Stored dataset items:
--------------------

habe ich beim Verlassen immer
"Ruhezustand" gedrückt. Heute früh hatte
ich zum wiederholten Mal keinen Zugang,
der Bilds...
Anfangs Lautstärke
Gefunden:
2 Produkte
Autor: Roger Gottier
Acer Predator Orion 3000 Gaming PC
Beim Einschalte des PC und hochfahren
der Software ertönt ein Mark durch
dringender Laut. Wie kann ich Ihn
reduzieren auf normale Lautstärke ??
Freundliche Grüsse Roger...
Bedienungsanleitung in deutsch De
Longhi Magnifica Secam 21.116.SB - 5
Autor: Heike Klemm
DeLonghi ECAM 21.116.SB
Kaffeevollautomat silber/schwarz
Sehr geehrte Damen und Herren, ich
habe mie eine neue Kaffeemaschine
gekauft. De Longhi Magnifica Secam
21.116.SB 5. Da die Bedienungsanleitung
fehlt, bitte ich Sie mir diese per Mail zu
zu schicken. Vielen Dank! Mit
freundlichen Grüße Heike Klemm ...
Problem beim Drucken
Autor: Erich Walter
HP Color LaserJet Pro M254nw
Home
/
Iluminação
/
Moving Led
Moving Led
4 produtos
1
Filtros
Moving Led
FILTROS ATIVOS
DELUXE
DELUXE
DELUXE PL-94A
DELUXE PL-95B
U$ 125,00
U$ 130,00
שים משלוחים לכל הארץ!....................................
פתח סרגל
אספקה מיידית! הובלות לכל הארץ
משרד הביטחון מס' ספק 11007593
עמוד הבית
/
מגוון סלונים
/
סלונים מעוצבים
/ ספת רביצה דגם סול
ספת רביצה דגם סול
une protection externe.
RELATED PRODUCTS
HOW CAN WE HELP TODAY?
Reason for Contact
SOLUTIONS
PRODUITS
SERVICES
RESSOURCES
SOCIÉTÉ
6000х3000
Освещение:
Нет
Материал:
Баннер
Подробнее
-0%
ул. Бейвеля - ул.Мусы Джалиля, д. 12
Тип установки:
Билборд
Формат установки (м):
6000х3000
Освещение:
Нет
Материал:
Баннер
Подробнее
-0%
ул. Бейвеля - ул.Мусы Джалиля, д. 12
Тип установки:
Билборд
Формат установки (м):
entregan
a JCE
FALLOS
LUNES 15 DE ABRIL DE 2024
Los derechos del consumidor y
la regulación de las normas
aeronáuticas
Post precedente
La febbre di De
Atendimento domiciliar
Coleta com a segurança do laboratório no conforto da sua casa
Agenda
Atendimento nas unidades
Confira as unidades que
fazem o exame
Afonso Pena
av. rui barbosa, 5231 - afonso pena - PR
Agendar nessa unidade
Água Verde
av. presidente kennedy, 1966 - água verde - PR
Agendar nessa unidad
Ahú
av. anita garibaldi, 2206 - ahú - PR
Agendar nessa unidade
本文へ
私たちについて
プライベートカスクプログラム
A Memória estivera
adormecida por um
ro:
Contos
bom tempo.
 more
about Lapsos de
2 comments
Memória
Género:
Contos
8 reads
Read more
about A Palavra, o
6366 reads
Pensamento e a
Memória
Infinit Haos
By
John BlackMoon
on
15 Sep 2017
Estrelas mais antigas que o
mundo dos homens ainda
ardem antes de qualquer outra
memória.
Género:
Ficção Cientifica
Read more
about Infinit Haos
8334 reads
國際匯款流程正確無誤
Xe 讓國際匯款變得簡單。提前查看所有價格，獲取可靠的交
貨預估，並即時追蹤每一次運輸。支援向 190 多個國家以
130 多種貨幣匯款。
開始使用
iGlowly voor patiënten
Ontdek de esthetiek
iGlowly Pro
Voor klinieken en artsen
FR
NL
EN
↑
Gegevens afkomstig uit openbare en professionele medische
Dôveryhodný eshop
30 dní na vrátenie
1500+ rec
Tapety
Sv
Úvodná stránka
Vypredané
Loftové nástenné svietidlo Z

--------------------

### ASSIGNMENT
What you return must match the data word for word.

### WRITTEN RESPONSE
habe ich beim Verlassen immer
"Ruhezustand" gedrückt. Heute früh hatte
ich zum wiederholten Mal keinen Zugang,
der Bilds...
Anfangs Lautstärke
Gefunden:
2 Produkte
Autor: Roger Gottier
Acer Predator Orion 3000 Gaming PC
Beim Einschalte des PC und hochfahren
der Software ertönt ein Mark durch
dringender Laut. Wie kann ich Ihn
reduzieren auf normale Lautstärke ??
Freundliche Grüsse Roger...
Bedienungsanleitung in deutsch De
Longhi Magnifica Secam 21.116.SB - 5
Autor: Heike Klemm
DeLonghi ECAM 21.116.SB
Kaffeevollautomat silber/schwarz
Sehr geehrte Damen und Herren, ich
habe mie eine neue Kaffeemaschine
gekauft. De Longhi Magnifica Secam
21.116.SB 5. Da die Bedienungsanleitung
fehlt, bitte ich Sie mir diese per Mail zu
zu schicken. Vielen Dank! Mit
freundlichen Grüße Heike Klemm ...
Problem beim Drucken
Autor: Erich Walter
HP Color LaserJet Pro M254nw
Home
/
Iluminação
/
Moving Led
Moving Led
4 produtos
1
Filtros
Moving Led
FILTROS ATIVOS
DELUXE
DELUXE
DELUXE PL-94A
DELUXE PL-95B
U$ 125,00
U$ 130,00
שים משלוחים לכל הארץ!....................................
פתח סרגל
אספקה מיידית! הובלות לכל הארץ
משרד הביטחון מס' ספק 11007593
עמוד הבית
/
מגוון סלונים
/
סלונים מעוצבים
/ ספת רביצה דגם סול
ספת רביצה דגם סול
une protection externe.
RELATED PRODUCTS
HOW CAN WE HELP TODAY?
Reason for Contact
SOLUTIONS
PRODUITS
SERVICES
RESSOURCES
SOCIÉTÉ
6000х3000
Освещение:
Нет
Материал:
Баннер
Подробнее
-0%
ул. Бейвеля - ул.Мусы Джалиля, д. 12
Тип установки:
Билборд
Формат установки (м):
6000х3000
Освещение:
Нет
Материал:
Баннер
Подробнее
-0%
ул. Бейвеля - ул.Мусы Джалиля, д. 12
Тип установки:
Билборд
Формат установки (м):
entregan
a JCE
FALLOS
LUNES 15 DE ABRIL DE 2024
Los derechos del consumidor y
la regulación de las normas
aeronáuticas
Post precedente
La febbre di De
Atendimento domiciliar
Coleta com a segurança do laboratório no conforto da sua casa
Agenda
Atendimento nas unidades
Confira as unidades que
fazem o exame
Afonso Pena
av. rui barbosa, 5231 - afonso pena - PR
Agendar nessa unidade
Água Verde
av. presidente kennedy, 1966 - água verde - PR
Agendar nessa unidad
Ahú
av. anita garibaldi, 2206 - ahú - PR
Agendar nessa unidade
本文へ
私たちについて
プライベートカスクプログラム
A Memória estivera
adormecida por um
ro:
Contos
bom tempo.
 more
about Lapsos de
2 comments
Memória
Género:
Contos
8 reads
Read more
about A Palavra, o
6366 reads
Pensamento e a
Memória
Infinit Haos
By
John BlackMoon
on
15 Sep 2017
Estrelas mais antigas que o
mundo dos homens ainda
ardem antes de qualquer outra
memória.
Género:
Ficção Cientifica
Read more
about Infinit Haos
8334 reads
國際匯款流程正確無誤
Xe 讓國際匯款變得簡單。提前查看所有價格，獲取可靠的交
貨預估，並即時追蹤每一次運輸。支援向 190 多個國家以
130 多種貨幣匯款。
開始使用
iGlowly voor patiënten
Ontdek de esthetiek
iGlowly Pro
Voor klinieken en artsen
FR
NL
EN
↑
Gegevens afkomstig uit openbare en professionele medische
Dôveryhodný eshop
30 dní na vrátenie
1500+ rec
Tapety
Sv
Úvodná stránka
Vypredané
Loftové nástenné svietidlo Z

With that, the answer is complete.